Data for this exercise:
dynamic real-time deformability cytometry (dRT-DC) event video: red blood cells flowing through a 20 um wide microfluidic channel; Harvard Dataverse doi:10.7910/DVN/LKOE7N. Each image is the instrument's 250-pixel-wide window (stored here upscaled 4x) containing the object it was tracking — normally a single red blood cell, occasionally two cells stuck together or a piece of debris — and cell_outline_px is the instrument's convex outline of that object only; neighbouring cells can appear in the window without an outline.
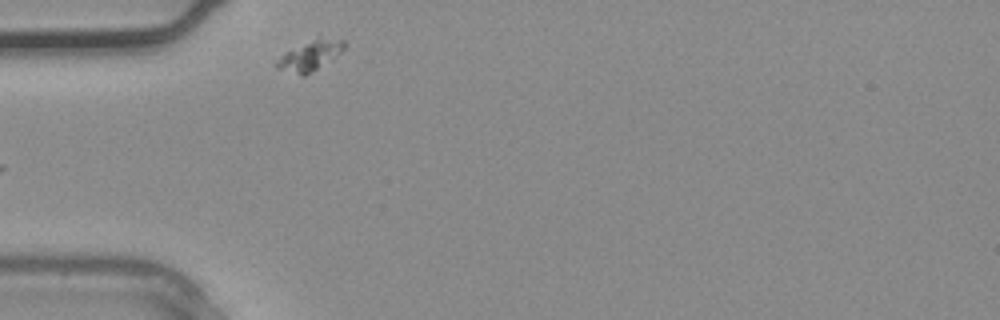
{"species": "common noctule bat (a hibernating species)", "species_latin": "Nyctalus noctula", "temperature_condition": "warm", "stored_images_in_passage": 4, "segment_of_instrument_passage": [2, 2], "camera_frame_rate_fps": 3000, "um_per_image_px": 0.085, "animal": {"sex": "male", "body_mass_g": 20.4}, "frame": {"image": 1, "passage_image": 4, "time_ms": 1.0, "image_size_px": [1000, 320], "cell_outline_px": [[348, 44], [340, 52], [304, 76], [300, 76], [276, 68], [276, 64], [284, 52], [320, 36], [344, 40]], "centroid_in_image_um": [26.35, 4.7], "position_along_channel_um": 58.6, "area_um2": 11.5}}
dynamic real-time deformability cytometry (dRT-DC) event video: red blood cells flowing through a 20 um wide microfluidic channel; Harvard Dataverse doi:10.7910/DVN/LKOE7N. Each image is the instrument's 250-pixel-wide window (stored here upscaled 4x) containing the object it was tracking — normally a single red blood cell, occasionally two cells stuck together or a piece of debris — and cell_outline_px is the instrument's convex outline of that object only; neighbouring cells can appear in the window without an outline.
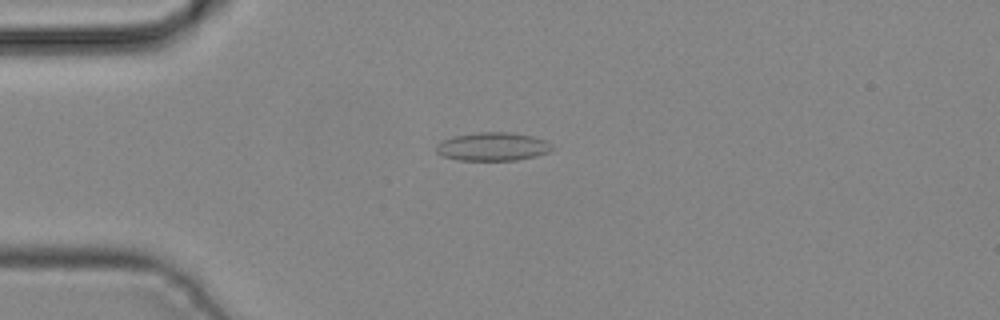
{"species": "common noctule bat (a hibernating species)", "species_latin": "Nyctalus noctula", "temperature_condition": "cold", "stored_images_in_passage": 3, "camera_frame_rate_fps": 3000, "um_per_image_px": 0.085, "animal": {"sex": "male", "body_mass_g": 19.2, "forearm_length_mm": 51.8}, "frame": {"image": 1, "passage_image": 2, "time_ms": 0.333, "image_size_px": [1000, 320], "cell_outline_px": [[552, 148], [548, 152], [536, 156], [516, 160], [460, 160], [444, 156], [436, 152], [436, 144], [452, 136], [476, 132], [508, 132], [532, 136], [544, 140], [552, 144]], "centroid_in_image_um": [41.86, 12.45], "position_along_channel_um": 43.1, "area_um2": 19.07}}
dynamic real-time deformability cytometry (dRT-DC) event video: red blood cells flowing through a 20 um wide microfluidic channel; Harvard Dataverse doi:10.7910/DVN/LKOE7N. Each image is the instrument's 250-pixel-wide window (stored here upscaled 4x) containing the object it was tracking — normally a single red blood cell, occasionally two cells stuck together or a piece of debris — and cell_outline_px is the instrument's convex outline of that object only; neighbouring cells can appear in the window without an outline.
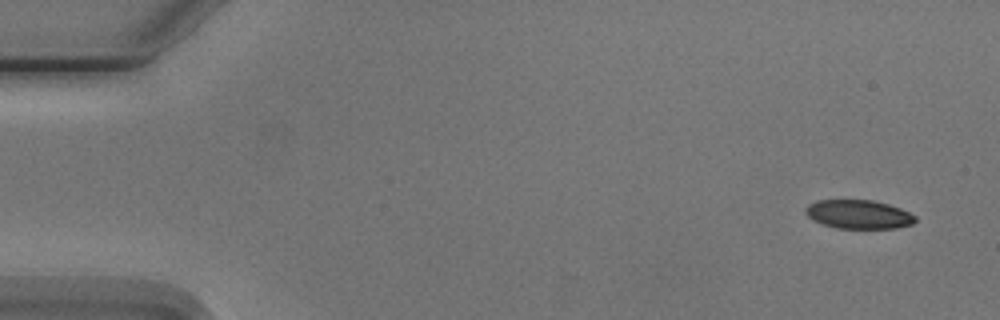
{"species": "Egyptian fruit bat (a non-hibernating species)", "species_latin": "Rousettus aegyptiacus", "temperature_condition": "cold", "stored_images_in_passage": 5, "segment_of_instrument_passage": [2, 2], "camera_frame_rate_fps": 3000, "um_per_image_px": 0.085, "animal": {"sex": "male"}, "frame": {"image": 1, "passage_image": 5, "time_ms": 5.667, "image_size_px": [1000, 320], "cell_outline_px": [[916, 220], [912, 224], [896, 228], [836, 228], [824, 224], [808, 216], [804, 212], [804, 208], [808, 204], [816, 200], [872, 200], [888, 204], [900, 208], [916, 216]], "centroid_in_image_um": [72.98, 18.21], "position_along_channel_um": 12.0, "area_um2": 18.32}}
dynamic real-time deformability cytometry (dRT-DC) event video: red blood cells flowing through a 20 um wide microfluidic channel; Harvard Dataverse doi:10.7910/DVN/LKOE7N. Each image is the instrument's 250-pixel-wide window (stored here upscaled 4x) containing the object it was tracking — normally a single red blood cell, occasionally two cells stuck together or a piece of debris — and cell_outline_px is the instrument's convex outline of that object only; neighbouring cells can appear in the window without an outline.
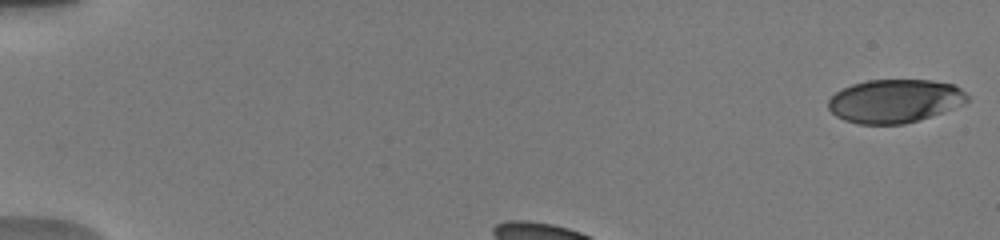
{"species": "human", "species_latin": "Homo sapiens", "temperature_condition": "warm", "stored_images_in_passage": 43, "camera_frame_rate_fps": 3000, "um_per_image_px": 0.085, "donor": {"sex": "male"}, "frame": {"image": 1, "passage_image": 1, "time_ms": 0.0, "image_size_px": [1000, 240], "cell_outline_px": [[968, 100], [940, 112], [904, 124], [860, 124], [844, 120], [836, 116], [828, 108], [828, 100], [836, 92], [852, 84], [868, 80], [932, 80], [956, 84], [968, 96]], "centroid_in_image_um": [76.01, 8.57], "position_along_channel_um": 9.0, "area_um2": 34.74}}
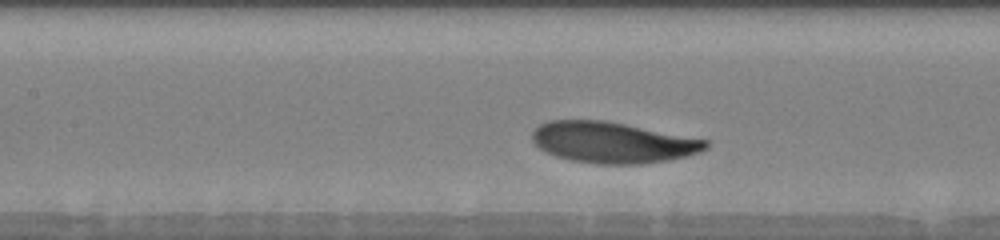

Short problem:
The records above are to be restated exactly, without their pictures.

Solution to this exercise:
dynamic real-time deformability cytometry (dRT-DC) event video: red blood cells flowing through a 20 um wide microfluidic channel; Harvard Dataverse doi:10.7910/DVN/LKOE7N. Each image is the instrument's 250-pixel-wide window (stored here upscaled 4x) containing the object it was tracking — normally a single red blood cell, occasionally two cells stuck together or a piece of debris — and cell_outline_px is the instrument's convex outline of that object only; neighbouring cells can appear in the window without an outline.
{"species": "common noctule bat (a hibernating species)", "species_latin": "Nyctalus noctula", "temperature_condition": "warm", "stored_images_in_passage": 4, "segment_of_instrument_passage": [2, 2], "camera_frame_rate_fps": 3000, "um_per_image_px": 0.085, "animal": {"sex": "male", "body_mass_g": 20.4}, "frame": {"image": 1, "passage_image": 4, "time_ms": 1.0, "image_size_px": [1000, 320], "cell_outline_px": [[348, 44], [340, 52], [304, 76], [300, 76], [276, 68], [276, 64], [284, 52], [320, 36], [344, 40]], "centroid_in_image_um": [26.35, 4.7], "position_along_channel_um": 58.6, "area_um2": 11.5}}
dynamic real-time deformability cytometry (dRT-DC) event video: red blood cells flowing through a 20 um wide microfluidic channel; Harvard Dataverse doi:10.7910/DVN/LKOE7N. Each image is the instrument's 250-pixel-wide window (stored here upscaled 4x) containing the object it was tracking — normally a single red blood cell, occasionally two cells stuck together or a piece of debris — and cell_outline_px is the instrument's convex outline of that object only; neighbouring cells can appear in the window without an outline.
{"species": "common noctule bat (a hibernating species)", "species_latin": "Nyctalus noctula", "temperature_condition": "cold", "stored_images_in_passage": 3, "camera_frame_rate_fps": 3000, "um_per_image_px": 0.085, "animal": {"sex": "male", "body_mass_g": 19.2, "forearm_length_mm": 51.8}, "frame": {"image": 1, "passage_image": 2, "time_ms": 0.333, "image_size_px": [1000, 320], "cell_outline_px": [[552, 148], [548, 152], [536, 156], [516, 160], [460, 160], [444, 156], [436, 152], [436, 144], [452, 136], [476, 132], [508, 132], [532, 136], [544, 140], [552, 144]], "centroid_in_image_um": [41.86, 12.45], "position_along_channel_um": 43.1, "area_um2": 19.07}}
dynamic real-time deformability cytometry (dRT-DC) event video: red blood cells flowing through a 20 um wide microfluidic channel; Harvard Dataverse doi:10.7910/DVN/LKOE7N. Each image is the instrument's 250-pixel-wide window (stored here upscaled 4x) containing the object it was tracking — normally a single red blood cell, occasionally two cells stuck together or a piece of debris — and cell_outline_px is the instrument's convex outline of that object only; neighbouring cells can appear in the window without an outline.
{"species": "Egyptian fruit bat (a non-hibernating species)", "species_latin": "Rousettus aegyptiacus", "temperature_condition": "cold", "stored_images_in_passage": 5, "segment_of_instrument_passage": [2, 2], "camera_frame_rate_fps": 3000, "um_per_image_px": 0.085, "animal": {"sex": "male"}, "frame": {"image": 1, "passage_image": 5, "time_ms": 5.667, "image_size_px": [1000, 320], "cell_outline_px": [[916, 220], [912, 224], [896, 228], [836, 228], [824, 224], [808, 216], [804, 212], [804, 208], [808, 204], [816, 200], [872, 200], [888, 204], [900, 208], [916, 216]], "centroid_in_image_um": [72.98, 18.21], "position_along_channel_um": 12.0, "area_um2": 18.32}}
dynamic real-time deformability cytometry (dRT-DC) event video: red blood cells flowing through a 20 um wide microfluidic channel; Harvard Dataverse doi:10.7910/DVN/LKOE7N. Each image is the instrument's 250-pixel-wide window (stored here upscaled 4x) containing the object it was tracking — normally a single red blood cell, occasionally two cells stuck together or a piece of debris — and cell_outline_px is the instrument's convex outline of that object only; neighbouring cells can appear in the window without an outline.
{"species": "human", "species_latin": "Homo sapiens", "temperature_condition": "warm", "stored_images_in_passage": 43, "camera_frame_rate_fps": 3000, "um_per_image_px": 0.085, "donor": {"sex": "male"}, "frame": {"image": 1, "passage_image": 1, "time_ms": 0.0, "image_size_px": [1000, 240], "cell_outline_px": [[968, 100], [940, 112], [904, 124], [860, 124], [844, 120], [836, 116], [828, 108], [828, 100], [836, 92], [852, 84], [868, 80], [932, 80], [956, 84], [968, 96]], "centroid_in_image_um": [76.01, 8.57], "position_along_channel_um": 9.0, "area_um2": 34.74}}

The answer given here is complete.